Depuis 2008, l’association Altercampagne organise un relais cycliste à travers la France. L’initiative propose de découvrir et de relier entre elles des propositions alternatives dans les domaines de l’agriculture, de la production énergétique ou des économies solidaires.

L’union fait la force

La proposition d’Alter Tour, c’est de relier toutes les alternatives entre elles afin de créer un vrai réseau, un lien entre initiatives, associations et individus. Et là, on ne parle pas d’ESS pontifiée par les ronds-de-cuir… on se trouve dans un domaine de coopération, de découverte de pratiques exemplaires et de véhiculer, de faire passer des savoirs. Le principe de relais cycliste n’est pas une course sportive, bien au contraire. La ballade à vélo se fait dans un esprit familial, sans compétition… et sans dopage ! Parallèle intéressant qui renvoie à des notions dépassant l’équation sport/dope… Ici, on parle de dopage via le système OGM ou les spéculations financières.

 

Alter Tour 2016, bien vivre, bien(s) commun(s)

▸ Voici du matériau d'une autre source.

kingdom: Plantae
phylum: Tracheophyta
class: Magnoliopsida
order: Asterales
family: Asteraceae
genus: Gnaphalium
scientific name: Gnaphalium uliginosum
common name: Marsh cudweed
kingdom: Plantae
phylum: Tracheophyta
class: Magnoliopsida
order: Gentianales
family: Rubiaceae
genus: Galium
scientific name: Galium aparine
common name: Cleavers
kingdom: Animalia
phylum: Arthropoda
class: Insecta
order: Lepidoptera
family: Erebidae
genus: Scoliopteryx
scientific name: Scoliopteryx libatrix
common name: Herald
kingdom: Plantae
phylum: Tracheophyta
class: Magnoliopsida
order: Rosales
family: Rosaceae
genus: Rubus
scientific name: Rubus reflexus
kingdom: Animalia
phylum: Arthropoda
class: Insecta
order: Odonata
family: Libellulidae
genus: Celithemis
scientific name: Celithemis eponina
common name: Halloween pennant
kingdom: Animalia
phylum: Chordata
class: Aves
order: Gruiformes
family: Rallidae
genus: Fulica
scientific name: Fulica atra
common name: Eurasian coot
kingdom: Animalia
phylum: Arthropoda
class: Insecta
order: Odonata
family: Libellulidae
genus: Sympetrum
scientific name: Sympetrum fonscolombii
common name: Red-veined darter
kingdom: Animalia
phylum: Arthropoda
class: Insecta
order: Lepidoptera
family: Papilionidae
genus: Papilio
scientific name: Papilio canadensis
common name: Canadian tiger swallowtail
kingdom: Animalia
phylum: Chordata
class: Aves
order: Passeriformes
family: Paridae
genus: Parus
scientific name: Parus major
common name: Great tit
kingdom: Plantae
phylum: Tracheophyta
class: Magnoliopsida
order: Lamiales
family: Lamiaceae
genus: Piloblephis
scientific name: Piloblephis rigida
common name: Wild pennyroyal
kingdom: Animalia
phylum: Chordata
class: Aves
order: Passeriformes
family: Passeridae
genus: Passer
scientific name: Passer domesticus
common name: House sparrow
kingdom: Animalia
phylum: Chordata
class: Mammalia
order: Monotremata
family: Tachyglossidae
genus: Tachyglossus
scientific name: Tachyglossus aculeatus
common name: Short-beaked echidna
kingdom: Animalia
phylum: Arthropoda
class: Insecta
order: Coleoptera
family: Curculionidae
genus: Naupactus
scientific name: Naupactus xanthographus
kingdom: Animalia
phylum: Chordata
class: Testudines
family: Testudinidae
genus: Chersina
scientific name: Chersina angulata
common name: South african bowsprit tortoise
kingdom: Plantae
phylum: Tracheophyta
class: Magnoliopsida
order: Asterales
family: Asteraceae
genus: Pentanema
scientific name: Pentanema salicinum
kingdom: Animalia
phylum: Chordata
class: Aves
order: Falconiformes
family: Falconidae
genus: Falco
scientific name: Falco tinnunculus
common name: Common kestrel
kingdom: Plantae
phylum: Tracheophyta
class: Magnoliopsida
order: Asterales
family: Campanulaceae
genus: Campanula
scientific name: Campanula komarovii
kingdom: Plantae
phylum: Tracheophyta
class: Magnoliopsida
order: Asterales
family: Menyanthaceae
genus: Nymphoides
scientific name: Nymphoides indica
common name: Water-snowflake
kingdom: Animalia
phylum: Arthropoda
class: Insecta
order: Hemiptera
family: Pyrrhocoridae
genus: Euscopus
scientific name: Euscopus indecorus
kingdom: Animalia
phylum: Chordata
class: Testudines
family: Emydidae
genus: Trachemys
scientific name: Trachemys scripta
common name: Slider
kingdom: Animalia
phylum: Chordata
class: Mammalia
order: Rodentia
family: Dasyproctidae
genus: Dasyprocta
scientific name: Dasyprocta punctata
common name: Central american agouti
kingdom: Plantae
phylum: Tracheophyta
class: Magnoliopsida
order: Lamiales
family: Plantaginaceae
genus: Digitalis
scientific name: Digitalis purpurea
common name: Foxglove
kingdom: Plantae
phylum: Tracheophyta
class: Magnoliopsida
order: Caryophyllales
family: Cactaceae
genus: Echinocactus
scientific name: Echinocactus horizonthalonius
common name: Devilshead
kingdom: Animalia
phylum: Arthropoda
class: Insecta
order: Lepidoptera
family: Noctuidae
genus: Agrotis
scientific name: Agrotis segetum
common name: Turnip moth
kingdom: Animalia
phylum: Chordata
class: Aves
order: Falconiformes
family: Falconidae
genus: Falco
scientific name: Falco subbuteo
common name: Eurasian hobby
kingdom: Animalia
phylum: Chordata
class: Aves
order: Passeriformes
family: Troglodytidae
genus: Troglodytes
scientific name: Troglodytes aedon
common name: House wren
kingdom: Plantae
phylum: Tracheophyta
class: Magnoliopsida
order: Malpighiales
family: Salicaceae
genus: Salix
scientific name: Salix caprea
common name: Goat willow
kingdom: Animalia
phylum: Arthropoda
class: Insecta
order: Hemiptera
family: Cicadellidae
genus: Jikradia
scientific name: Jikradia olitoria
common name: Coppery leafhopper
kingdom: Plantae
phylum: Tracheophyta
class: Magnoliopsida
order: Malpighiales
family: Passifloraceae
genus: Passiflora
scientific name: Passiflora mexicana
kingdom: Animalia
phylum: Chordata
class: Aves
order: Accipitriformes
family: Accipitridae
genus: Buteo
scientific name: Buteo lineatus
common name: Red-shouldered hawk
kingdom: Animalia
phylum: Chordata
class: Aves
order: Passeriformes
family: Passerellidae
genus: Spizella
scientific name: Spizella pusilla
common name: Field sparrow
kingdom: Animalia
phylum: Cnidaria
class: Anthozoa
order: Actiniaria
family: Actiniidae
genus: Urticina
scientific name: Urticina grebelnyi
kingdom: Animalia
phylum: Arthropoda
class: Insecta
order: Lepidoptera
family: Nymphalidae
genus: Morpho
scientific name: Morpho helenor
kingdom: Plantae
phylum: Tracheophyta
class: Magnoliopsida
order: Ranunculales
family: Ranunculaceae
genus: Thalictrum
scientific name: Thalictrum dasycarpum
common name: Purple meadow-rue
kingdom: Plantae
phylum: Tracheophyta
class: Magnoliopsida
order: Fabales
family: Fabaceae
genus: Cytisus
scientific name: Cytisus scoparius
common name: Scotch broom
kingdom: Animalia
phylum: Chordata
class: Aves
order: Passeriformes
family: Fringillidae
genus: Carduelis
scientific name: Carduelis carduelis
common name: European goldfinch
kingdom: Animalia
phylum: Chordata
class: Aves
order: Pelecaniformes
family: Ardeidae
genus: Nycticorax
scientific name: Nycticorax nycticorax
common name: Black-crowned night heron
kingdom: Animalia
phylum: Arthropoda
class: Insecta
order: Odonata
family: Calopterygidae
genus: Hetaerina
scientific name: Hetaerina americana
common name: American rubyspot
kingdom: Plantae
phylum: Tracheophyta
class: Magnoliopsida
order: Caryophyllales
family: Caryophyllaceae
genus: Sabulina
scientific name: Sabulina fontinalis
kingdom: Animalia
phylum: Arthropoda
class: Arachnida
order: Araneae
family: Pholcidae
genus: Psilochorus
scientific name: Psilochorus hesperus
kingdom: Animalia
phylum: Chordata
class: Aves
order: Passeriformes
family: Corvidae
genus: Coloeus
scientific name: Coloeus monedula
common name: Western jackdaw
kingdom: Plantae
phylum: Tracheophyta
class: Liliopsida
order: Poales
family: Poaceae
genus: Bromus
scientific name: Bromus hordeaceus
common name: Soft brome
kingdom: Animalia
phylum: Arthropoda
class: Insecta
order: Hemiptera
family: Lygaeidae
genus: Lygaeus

Cette année, l’Alter Tour découvre la Bretagne (et une partie de la Mayenne) en 32 étapes, sur 1200 km de route et ce, pendant 7 semaines. Le départ se fait de Notre-Dame-des-Landes et passe notamment par Laval, Pleumeur Bodou, Brest, Lorient ou Rennes… à raison d’une étape par jour : « on pique nique le mdi… en fin de journée, on installe le campement. Le matériel de camping et de restauration ainsi que l’ensemble de la logistique est acheminé par camion… ainsi que les gens fatigués. » narre Clara Moussette. « On n’est pas là pour battre des records, il n’y a pas de compétition… tout se fait dans le partage, tout le monde donne son avis et participe aux activités, on se relaie à la bouffe, à l’installation du camping. La participation, ce n’est pas forcément de faire toute la boucle de 7 semaines. Les gens peuvent s’inscrire pour le tronçon qu’ils désirent, entre une journée et sept semaines. Mais attention, les places sont limitées. Il y a une soixantaine de participants en permanence mais ça change tous les jours… en tout, ce sont cinq cent personnes qui passent sur l’Alter Tour chaque année. »

 

La petite caravane ne connaît pas les rythmes infernaux, se contentant d’une trentaine de kilomètres par jour, voire moins si la météo ou la fatigue jouent les invités de dernière minute. Même si cette année est proposé une échappée belle, ou boucle pirate, pour les altercyclistes désireux de suivre un parcours… alternatif.

L’arrivée du Tour se fait à Rennes, avec une visite programmée au jardin des 1000 pas, une rencontre avec Vélorution, une projection de cinéma en plein air après l’installation du bivouac… et bien sûr une réunion avec l’assemblée des communs, sur un principe de forum ouvert à la Maison de la consommation et de l’environnement.